WORK INSTRUCTIONS:
a: Answer these from the passage on the GCC warning, one line each:
(i) What value does UART_MCR_CLKSEL have?
(ii) What constant does UART_MCR_OUT2 expand to?
(iii) What kind of values does the writer say all these constants should be?
b: Using the passage on the GCC warning, mark each statement yes or no, and quote the words that settle it:
(i) Bitwise-complementing 0x80 gives 0xffffff7f.
(ii) GCC warns about UART_MCR_OUT2 when it is used for ALPHA_KLUDGE_MCR.
(iii) The writer finds it sensible to use signed values for bit patterns of peripheral hardware registers.
c: Reproduce word for word the part of the passage on the GCC warning that runs between "As I have noted" and "complains about it.", inclusive.
-- begin ARTICLE --
As I have noted above there is a data type signedness difference between
`mcr_mask' and UART_MCR_CLKSEL. So we have the value of 0x80 (128).
Once bitwise-complemented it becomes 0xffffff7f (-129). Once assigned to
`mcr_mask' however it becomes 0x7f (127), which is considered an unsafe
conversion between signed and unsigned integers by GCC, which is why the
compiler complains about it.
The same difference exists with say UART_MCR_OUT2 used in a similar
manner for ALPHA_KLUDGE_MCR, but GCC does not get noisy about it because
the constant UART_MCR_OUT2 expands to is 0x08 and therefore the position
of the bit set there does not coincide with the sign bit once truncated to
8 bits, so the truncation does not cause a sign change. The same warning
would trigger however if the constant were left-shifted by 4 before the
bitwise complement operation, so all these constants should be unsigned.
It does not make sense IMO to operate on signed values in the context of
bit patterns for peripheral hardware registers.
-- end ARTICLE --
-- begin RAW DATA --
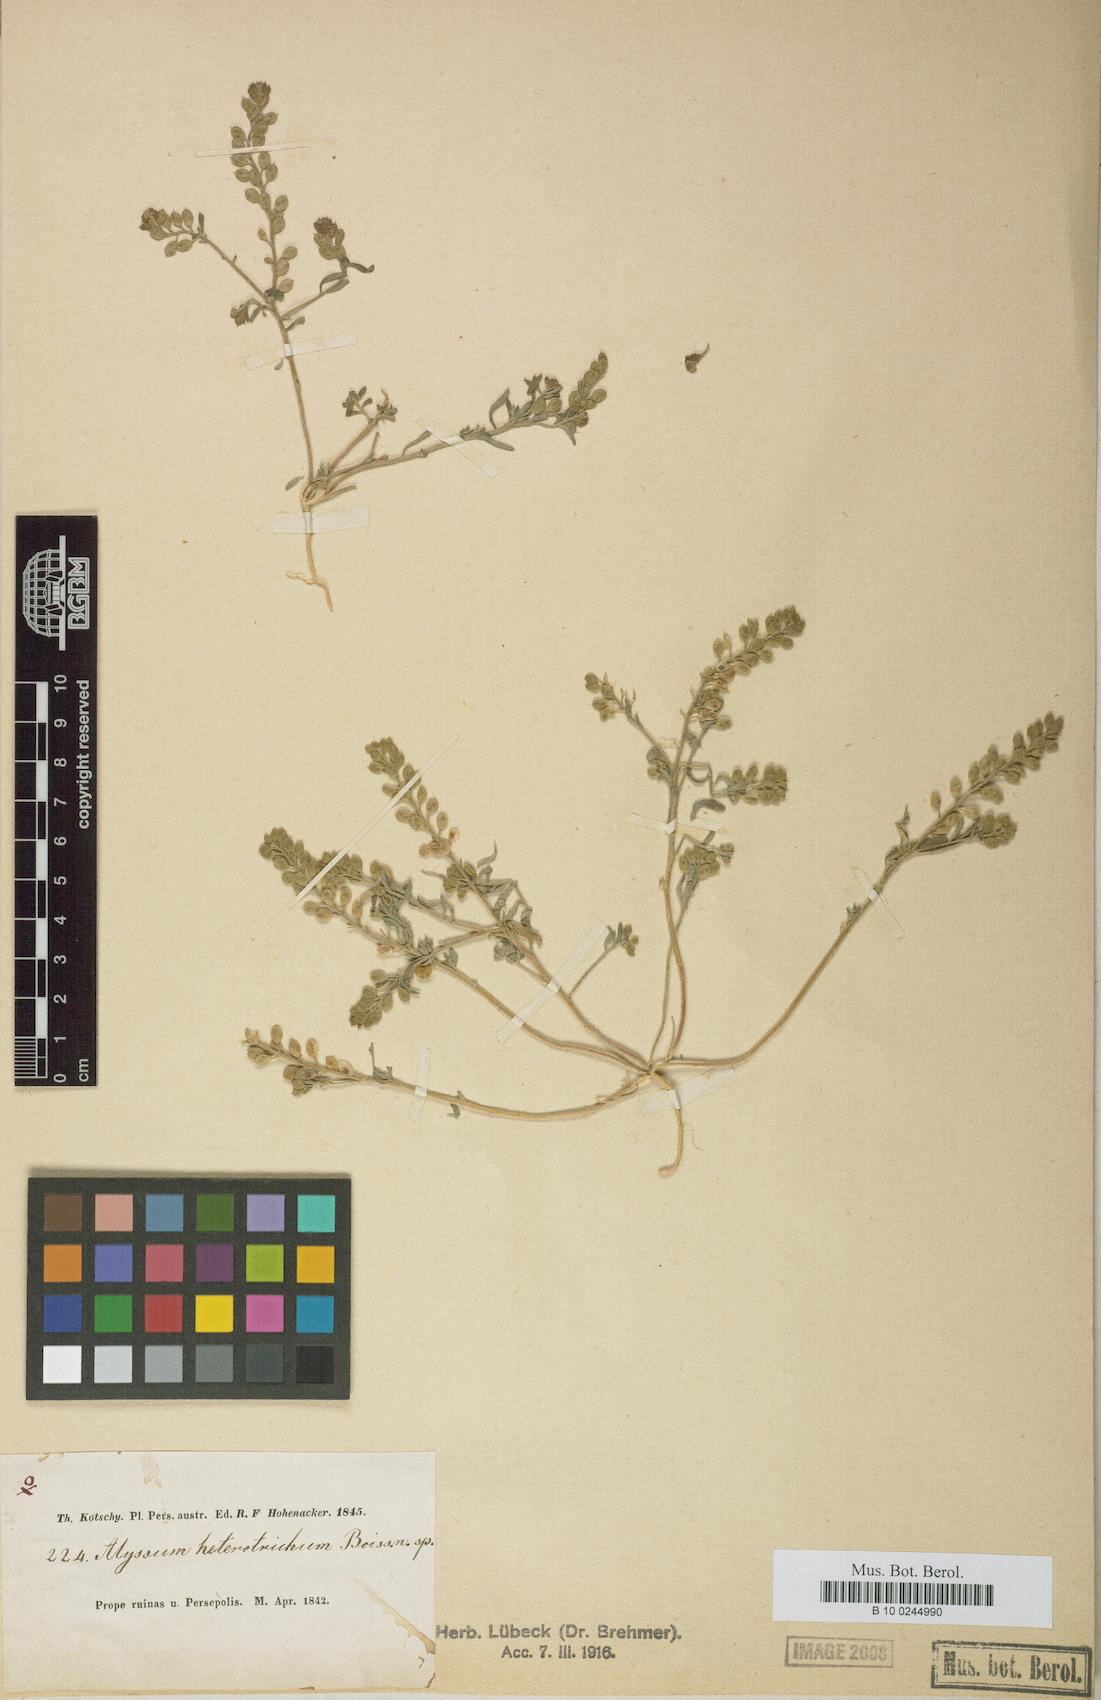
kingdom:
-- end RAW DATA --
FINAL ANSWERS:
a:
(i) 0x80 (128)
(ii) 0x08
(iii) Unsigned

b:
(i) Yes: "Once bitwise-complemented it becomes 0xffffff7f (-129)."
(ii) No: "GCC does not get noisy about it"
(iii) No: "It does not make sense IMO to operate on signed values in the context of bit patterns for peripheral hardware registers."

c:
As I have noted above there is a data type signedness difference between
`mcr_mask' and UART_MCR_CLKSEL. So we have the value of 0x80 (128).
Once bitwise-complemented it becomes 0xffffff7f (-129). Once assigned to
`mcr_mask' however it becomes 0x7f (127), which is considered an unsafe
conversion between signed and unsigned integers by GCC, which is why the
compiler complains about it.